Она не понимала, как контактировать с другими людьми, она не понимала даже, что надо есть еду, когда она лежит перед тобой на тарелке — но постепенно она натренировалась, приспособилась к жизни среди обычных людей, при этом не потеряв своего внутреннего «я». Можете ли вы себе представить положение дел, когда человек видит явления, но не может понять их связи, не осознает причин и следствий? Но при этом видит цвет слов, ощущает звуки так, будто они материальны, и реагирует именно на «вымышленный», невидимый обычным людям мир — для нее ее поведение чрезвычайно ясно и логично.
Папа не жалел времени, чтобы достучаться до Ирис. Иногда это у него получалось, и тогда все преображалось. Мир становился видимым и понятным, комната и вещи становились другими, но только пока папа держал связь с ней.
Ирис ничего не делала сама, только бесцельно слонялась по комнате или сидела под кухонным столом или на качелях, или в каком-нибудь другом укромном уголке. Ее чувства и ее тело существовали отдельно друг от друга. Словно не было контакта между разными системами. […]
Ирис везде слышала слово «Ирис». Оно произносилось разными голосами, и в атмосфере возникали разные цветные язычки. «Ирис» ощущалось, имело некую сущность, говорило о чем-то близком, значило что-то.
Папа понимал, что Ирис не понимает, что Ирис — человек, девочка, такой же ребенок, как другие дети.
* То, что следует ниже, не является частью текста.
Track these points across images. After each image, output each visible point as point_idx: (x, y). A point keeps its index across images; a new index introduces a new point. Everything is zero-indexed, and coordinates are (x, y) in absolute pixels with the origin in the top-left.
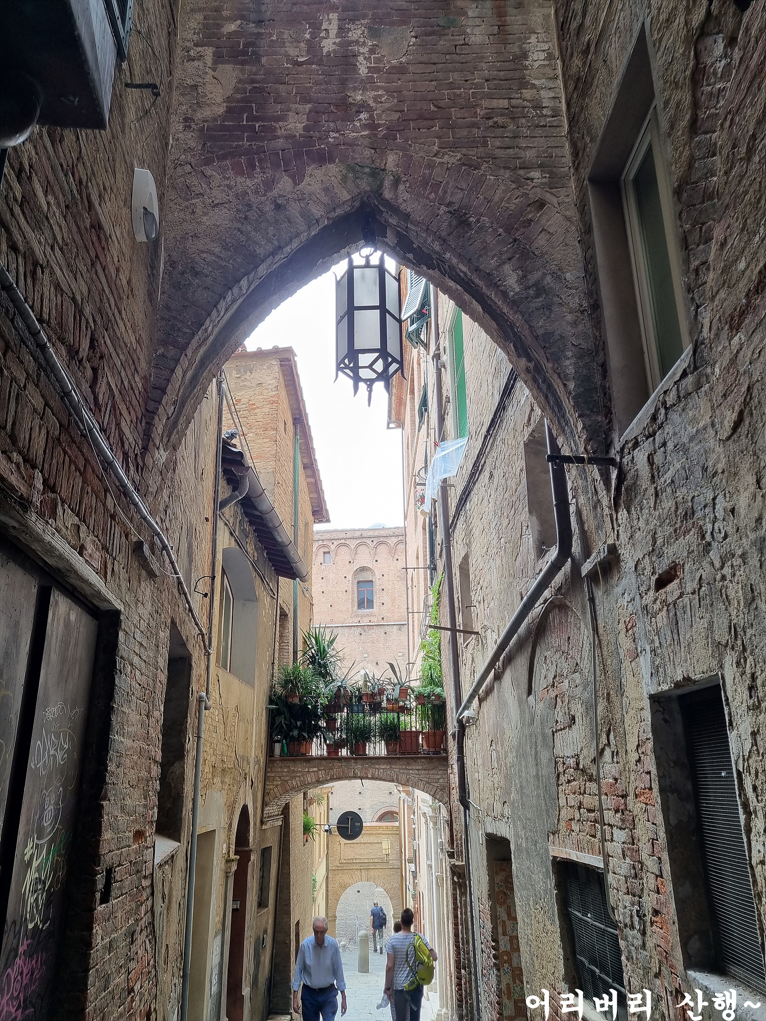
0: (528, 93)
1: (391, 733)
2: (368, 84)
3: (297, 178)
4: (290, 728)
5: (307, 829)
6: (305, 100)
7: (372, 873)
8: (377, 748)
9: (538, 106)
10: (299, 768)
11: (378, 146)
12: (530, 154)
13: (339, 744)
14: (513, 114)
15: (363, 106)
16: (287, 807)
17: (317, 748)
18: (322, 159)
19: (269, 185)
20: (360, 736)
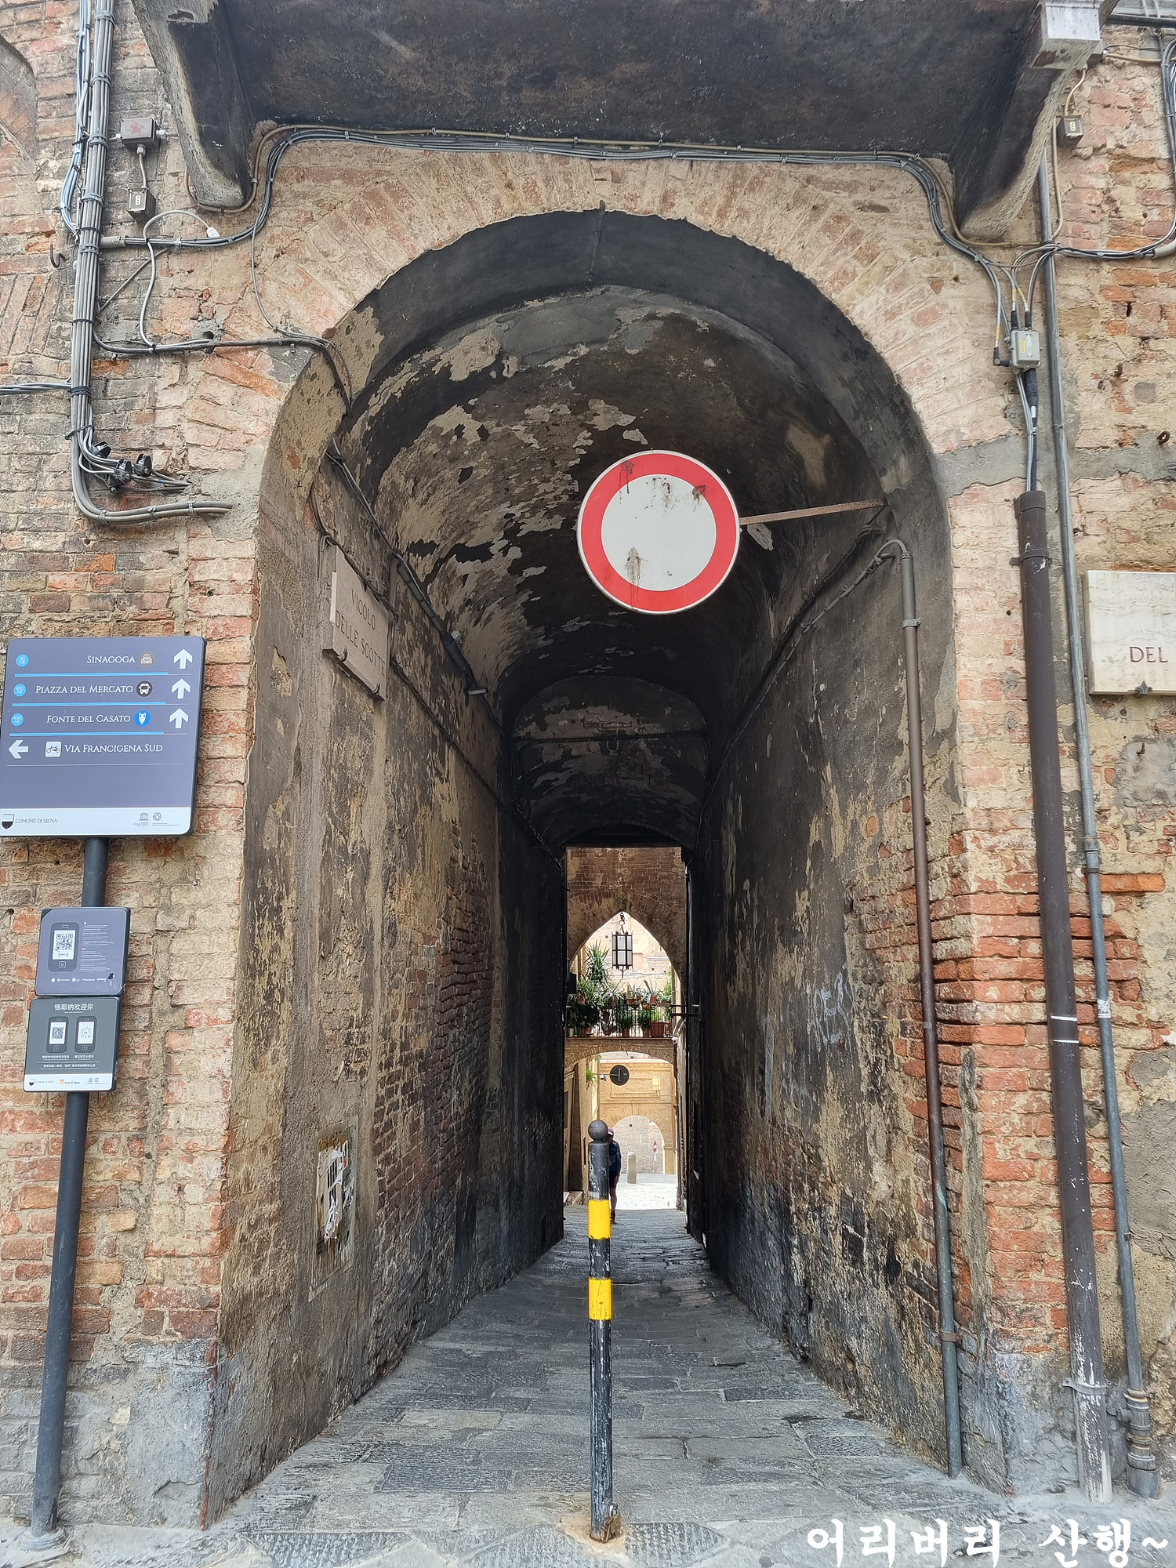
0: (674, 869)
1: (645, 1023)
2: (622, 865)
3: (600, 903)
4: (580, 1020)
5: (589, 1078)
6: (601, 872)
7: (643, 1107)
8: (637, 1032)
9: (677, 875)
10: (586, 1044)
11: (625, 891)
12: (673, 895)
13: (612, 1029)
14: (668, 878)
15: (620, 875)
16: (577, 1065)
17: (596, 1031)
18: (607, 896)
19: (591, 906)
20: (625, 1025)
Он думал, что должен научить ее. Дать ей представление о том, что такое вообще Ирис. Он понимал, что что-то не срабатывает в ее представлении, потому что ни в мыслительном, ни в языковом отношении она не развивалась, как ее брат. Она, конечно, иногда подражала взрослым и много говорила сама с собой, но это было не осмысленно, не так, как у других детей.
Он прикрепил зеркало к дверце платяного шкафа, ставил Ирис перед ним, а сам становился рядом с ней и показывал. Он поворачивал ее голову к ее изображению в зеркале и не позволял ей смотреть в другую сторону. «Ирис», — говорил он, показывал на нее и снова говорил: «Ирис, Ирис». Ирис стояла перед зеркалом. «Ирис, Ирис, Ирис…» Ирис ничего не видела в зеркале, там было какое-то движение, что-то качалось и двигалось, «Ирис, Ирис, Ирис», было весело, чувствовалась папина атмосфера, девочка задирала голову и хохотала.
Я даже не знаю, как передать ту гамму ощущений, которая вызвала во мне книга. Вдруг осознаешь, что есть какое-то не человеческое, а инопланетянское видение мира. Например, чтобы вести себя понятно для других людей, Ирис приходится вырабатывать определенные ритуалы (у меня были ассоциации с книгой «Шрам» Дяченко — там главный герой тоже придумывал ритуалы, чтобы справиться с боязнью окружающего мира). Поневоле задумаешься о том, какой дар в виде коммуникации подарила нам природа, а мы его даже не замечаем, как не замечаем свою печенку или селезенку, пока она не начинает болеть. В процессе чтения я представляла, как аутизм смотрится со стороны, как к ней относились другие, — я искренне надеюсь, что в Швеции, откуда героиня родом, гораздо терпимее ведут себя по отношению к людям, развивающимся иначе, чем обычно. Что любопытно: уже став взрослой, Ирис осознала, что все это время могла видеть ауры, не зная, что это такое, и работать с ними (по некоторым причинам я склонна доверять этому утверждению). В конце книги она перечисляет, где она работала: детская больница, инструктор по плаванию, реабилитационная клиника… Человек с аутизмом, который социализировался настолько, чтобы успешно работать с людьми, помогать им с их проблемами! При этом ее «особое» видение мира никуда не делось: оно просто строго организовано так, чтобы не мешать осуществлению коммуникации.
Эта книга очень жизнеутверждающая и может быть рекомендована любому человеку с плохим настроением. Она говорит: смотри, как бывает в жизни, неужели ты думаешь, что хуже какой-то девчонки? У нее дислексия, ей сложно читать и писать, и при этом она сумела сложить слова в книгу — и какую! А ты обладаешь таким даром от природы и умудряешься жаловаться на жизнь? Честное слово, начинаешь чувствовать, что твои проблемы не такие уж и проблемы, когда читаешь «Особое детство».